▸ Work task:
Only the lines from the "u uw hele portefeuille vanuit één overzicht." line through the last line of the material below belong in the answer, reproduced exactly and with no pictures.

>>

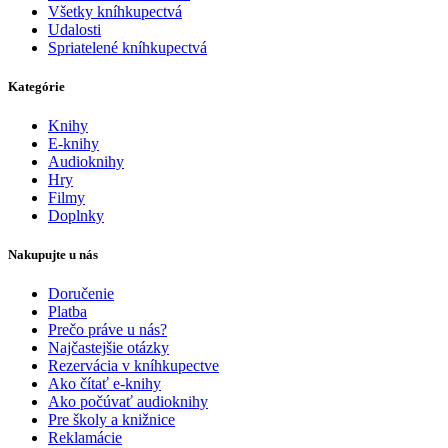
Všetky kníhkupectvá
Udalosti
Spriatelené kníhkupectvá
Kategórie
Knihy
E-knihy
Audioknihy
Hry
Filmy
Doplnky
Nakupujte u nás
Doručenie
Platba
Prečo práve u nás?
Najčastejšie otázky
Rezervácia v kníhkupectve
Ako čítať e-knihy
Ako počúvať audioknihy
Pre školy a knižnice
Reklamácie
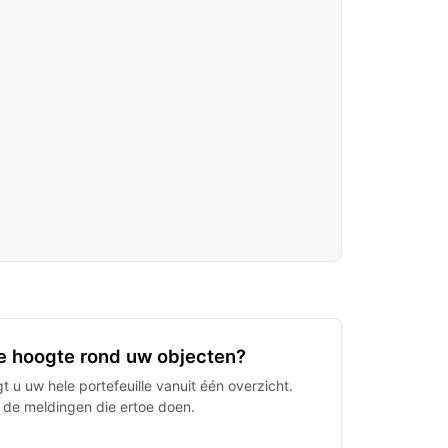
 de hoogte rond uw objecten?
 u uw hele portefeuille vanuit één overzicht.
h de meldingen die ertoe doen.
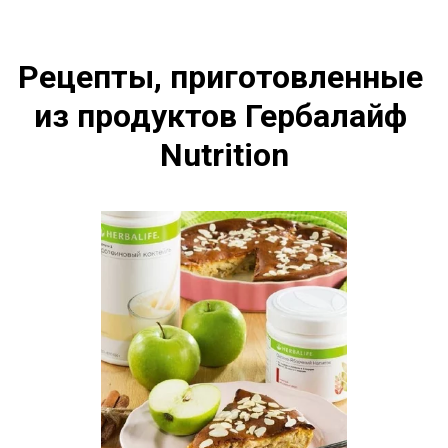
Рецепты, приготовленные 
из продуктов Гербалайф 
Nutrition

<<

▸ Finished exercise:
 u uw hele portefeuille vanuit één overzicht.
h de meldingen die ertoe doen.
Рецепты, приготовленные 
из продуктов Гербалайф 
Nutrition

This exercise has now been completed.